Dr Harcombe also says that the literature backing the launch of the DHSC initiative confirmed that the ‘calorie in/calories out’ approach is at the heart of the scheme. Again, Harcombe's assertion that this strategy is mistaken is supported by fellow researchers. For example, Malhotra et al (2015) note that ‘shifting focus away from calories and emphasising a dietary pattern that focuses on food quality rather than quantity will help to rapidly reduce obesity, related diseases and cardiovascular risk.’ And Ludwig and Ebbeling (2018) are clear: ‘By asserting that all calories are alike to the body, the conventional model rules out the environmental exposure with the most plausible link to body weight control. What other factors could be responsible for such massive changes in obesity prevalence? The conventional model offers no compelling alternatives.’

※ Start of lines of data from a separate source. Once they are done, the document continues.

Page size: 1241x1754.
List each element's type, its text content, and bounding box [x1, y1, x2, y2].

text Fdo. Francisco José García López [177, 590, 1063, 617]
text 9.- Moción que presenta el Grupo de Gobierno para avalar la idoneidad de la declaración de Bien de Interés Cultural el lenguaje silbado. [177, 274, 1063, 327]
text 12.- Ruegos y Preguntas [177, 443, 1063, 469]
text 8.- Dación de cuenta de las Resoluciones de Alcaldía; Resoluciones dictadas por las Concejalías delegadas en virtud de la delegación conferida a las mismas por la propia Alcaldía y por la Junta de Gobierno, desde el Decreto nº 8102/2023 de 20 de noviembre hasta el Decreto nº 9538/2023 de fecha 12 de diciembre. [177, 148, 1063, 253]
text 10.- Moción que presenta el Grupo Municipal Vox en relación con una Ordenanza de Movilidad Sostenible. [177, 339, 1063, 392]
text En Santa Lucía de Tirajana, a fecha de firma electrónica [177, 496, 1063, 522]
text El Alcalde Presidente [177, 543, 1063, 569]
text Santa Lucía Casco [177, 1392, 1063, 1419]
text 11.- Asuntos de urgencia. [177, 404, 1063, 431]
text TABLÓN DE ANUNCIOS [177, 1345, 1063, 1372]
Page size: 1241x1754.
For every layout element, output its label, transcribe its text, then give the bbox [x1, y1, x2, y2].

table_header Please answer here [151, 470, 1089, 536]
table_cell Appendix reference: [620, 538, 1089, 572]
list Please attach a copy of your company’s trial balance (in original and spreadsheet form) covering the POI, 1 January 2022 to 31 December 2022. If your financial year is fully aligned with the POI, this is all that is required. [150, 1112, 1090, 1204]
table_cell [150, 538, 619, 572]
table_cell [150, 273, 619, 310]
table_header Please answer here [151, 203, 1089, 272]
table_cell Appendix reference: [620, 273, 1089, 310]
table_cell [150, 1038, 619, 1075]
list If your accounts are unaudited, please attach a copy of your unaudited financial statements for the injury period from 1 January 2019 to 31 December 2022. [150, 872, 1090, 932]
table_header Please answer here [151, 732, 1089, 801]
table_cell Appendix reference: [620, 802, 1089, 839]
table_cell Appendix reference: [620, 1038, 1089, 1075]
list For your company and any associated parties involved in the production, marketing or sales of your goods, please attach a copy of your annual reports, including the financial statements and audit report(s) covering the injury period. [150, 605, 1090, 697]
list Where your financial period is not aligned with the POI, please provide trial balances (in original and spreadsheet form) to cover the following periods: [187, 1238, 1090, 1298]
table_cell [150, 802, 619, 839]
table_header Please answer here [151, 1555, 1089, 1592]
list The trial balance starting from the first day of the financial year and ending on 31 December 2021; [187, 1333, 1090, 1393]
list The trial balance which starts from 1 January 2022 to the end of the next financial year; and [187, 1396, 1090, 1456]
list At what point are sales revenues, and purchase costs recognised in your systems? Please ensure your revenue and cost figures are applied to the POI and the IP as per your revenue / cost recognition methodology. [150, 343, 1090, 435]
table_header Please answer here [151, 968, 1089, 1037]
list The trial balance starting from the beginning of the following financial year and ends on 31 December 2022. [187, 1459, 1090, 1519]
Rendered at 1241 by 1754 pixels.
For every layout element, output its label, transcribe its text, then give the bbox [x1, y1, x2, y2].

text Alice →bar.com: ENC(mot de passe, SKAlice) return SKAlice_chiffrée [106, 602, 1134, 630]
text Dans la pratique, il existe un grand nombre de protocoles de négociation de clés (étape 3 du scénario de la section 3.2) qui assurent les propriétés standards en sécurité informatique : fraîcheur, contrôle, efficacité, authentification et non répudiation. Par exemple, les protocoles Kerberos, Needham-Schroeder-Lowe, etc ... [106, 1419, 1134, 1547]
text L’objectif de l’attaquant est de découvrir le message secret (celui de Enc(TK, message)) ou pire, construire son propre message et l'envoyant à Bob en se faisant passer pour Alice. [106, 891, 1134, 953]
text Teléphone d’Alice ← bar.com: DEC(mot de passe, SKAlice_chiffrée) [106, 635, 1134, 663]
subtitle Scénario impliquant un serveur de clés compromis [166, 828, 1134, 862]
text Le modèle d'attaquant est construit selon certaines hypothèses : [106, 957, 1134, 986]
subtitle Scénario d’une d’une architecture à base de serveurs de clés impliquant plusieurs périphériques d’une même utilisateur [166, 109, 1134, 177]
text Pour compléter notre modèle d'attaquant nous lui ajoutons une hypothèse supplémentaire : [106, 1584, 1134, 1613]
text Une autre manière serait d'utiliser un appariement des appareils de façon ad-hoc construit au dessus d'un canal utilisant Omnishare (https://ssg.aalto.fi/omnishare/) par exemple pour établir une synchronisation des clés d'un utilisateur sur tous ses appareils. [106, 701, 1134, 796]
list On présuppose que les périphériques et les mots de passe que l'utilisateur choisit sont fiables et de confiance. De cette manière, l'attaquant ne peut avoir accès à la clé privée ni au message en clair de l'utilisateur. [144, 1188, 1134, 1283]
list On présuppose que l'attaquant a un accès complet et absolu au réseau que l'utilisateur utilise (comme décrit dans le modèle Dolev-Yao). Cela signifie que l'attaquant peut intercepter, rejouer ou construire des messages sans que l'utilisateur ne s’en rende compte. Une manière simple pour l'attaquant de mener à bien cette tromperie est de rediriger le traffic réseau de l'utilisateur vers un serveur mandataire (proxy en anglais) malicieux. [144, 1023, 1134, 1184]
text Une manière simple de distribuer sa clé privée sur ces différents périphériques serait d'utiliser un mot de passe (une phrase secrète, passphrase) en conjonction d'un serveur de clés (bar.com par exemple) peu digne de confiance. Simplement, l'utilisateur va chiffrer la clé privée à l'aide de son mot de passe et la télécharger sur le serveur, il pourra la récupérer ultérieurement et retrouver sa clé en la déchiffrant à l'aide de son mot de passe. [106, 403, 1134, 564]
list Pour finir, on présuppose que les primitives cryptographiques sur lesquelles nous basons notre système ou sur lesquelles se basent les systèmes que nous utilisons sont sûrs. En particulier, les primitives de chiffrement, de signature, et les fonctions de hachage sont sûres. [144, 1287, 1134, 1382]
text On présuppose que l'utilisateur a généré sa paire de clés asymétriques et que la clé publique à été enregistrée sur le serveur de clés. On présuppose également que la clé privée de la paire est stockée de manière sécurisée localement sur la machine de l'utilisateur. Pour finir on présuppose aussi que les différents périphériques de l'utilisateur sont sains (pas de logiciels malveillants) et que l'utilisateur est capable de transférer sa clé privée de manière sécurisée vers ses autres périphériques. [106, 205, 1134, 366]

‘People do not need to be paid to lose weight. They need better advice, and certainly not eat less/do more.’

An evidence-based approach is needed

It is possible that the government-promoted DHSC initiative, aided by Sir Keith Mills' incentive-based approach to weight loss might well appeal to health professionals in the primary care sector. However, if health professionals genuinely prize an evidence-based approach to healthcare delivery, perhaps part of their duty of care towards patients should entail critical reading and rigorous evaluation of the evidence base before schemes of questionable value are endorsed. Airmiles and Nectar points in commerce do not necessarily translate seamlessly into effective weight loss strategies in healthcare.